Separation Benefits Plan Participation Letter Agreement by and between Waste Connections US, Inc. and David M. Hall, effective October 19, 2018

EX-10.4 5 tv505034_ex10-4.htm EXHIBIT 10.4

Exhibit 10.4

 

 

 

October 19, 2018

 

 

David M. Hall

3 Waterway Square Place, Suite 110
The Woodlands, Texas  77380

 

 

Re:The Waste Connections US, Inc. Separation Benefits Plan

 

Dear David:

 

This letter agreement (this “Letter Agreement”) relates to the Separation Benefits Plan (and Summary Plan Description) of Waste Connections US, Inc., a Delaware corporation (the “Company”), effective July 24, 2018 (the “Plan”).

 

Through this Letter Agreement, you are being offered the opportunity to become a participant in the Plan (a “Participant”), and thereby to be eligible to receive the severance and change in control benefits set forth therein, effective as of October 19, 2018 (the Participant Effective Date). A copy of the Plan is attached to this Letter Agreement. You should read it carefully and become comfortable with its terms and conditions, and those set forth below.

 

By signing below, you will be acknowledging and agreeing to the following provisions:

 

1.that you have received and reviewed a copy of the Plan;

 

2.that terms not defined in this Letter Agreement but beginning with a capital letter have the meaning assigned to them in the Plan;

 

3.that participation in the Plan requires that you agree irrevocably and voluntarily to the terms of the Plan (including, without limitation, the covenants set forth in Sections 5, 6 and 12 of the Plan) and the terms set forth below; and

 

4.that you have had the opportunity to carefully evaluate this opportunity, and desire to participate in the Plan according to the terms and conditions set forth herein.

 

 

 

 

Subject to the foregoing, we invite you to become a Participant in the Plan. Your participation in the Plan will be effective upon your signing and returning this Letter Agreement to the Company within thirty (30) days of your receipt of this Letter Agreement.

Exercise data.

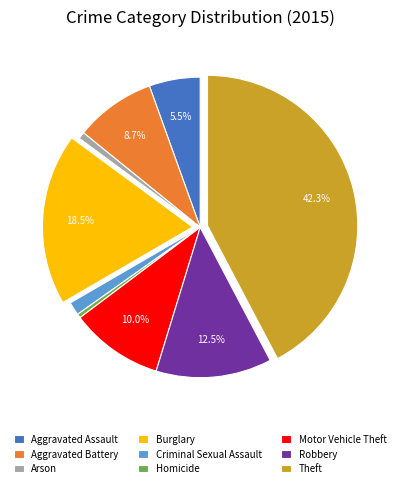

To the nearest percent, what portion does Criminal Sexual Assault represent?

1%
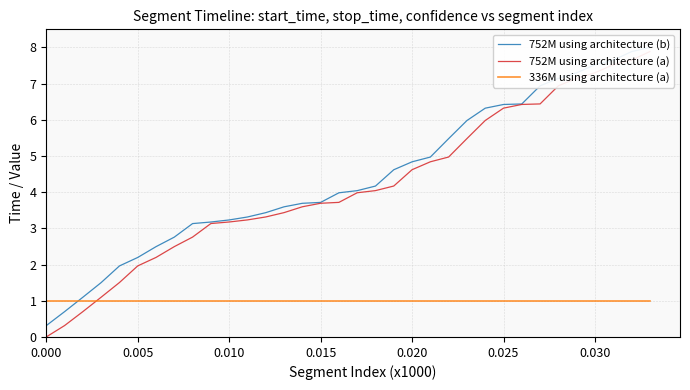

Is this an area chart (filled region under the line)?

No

Exercise.
Please repeat word for word the part of the separation benefits letter above that begins at the words "1.that you have" and stops after the words "set forth herein.".

Solution to this exercise.
1.that you have received and reviewed a copy of the Plan;

 

2.that terms not defined in this Letter Agreement but beginning with a capital letter have the meaning assigned to them in the Plan;

 

3.that participation in the Plan requires that you agree irrevocably and voluntarily to the terms of the Plan (including, without limitation, the covenants set forth in Sections 5, 6 and 12 of the Plan) and the terms set forth below; and

 

4.that you have had the opportunity to carefully evaluate this opportunity, and desire to participate in the Plan according to the terms and conditions set forth herein.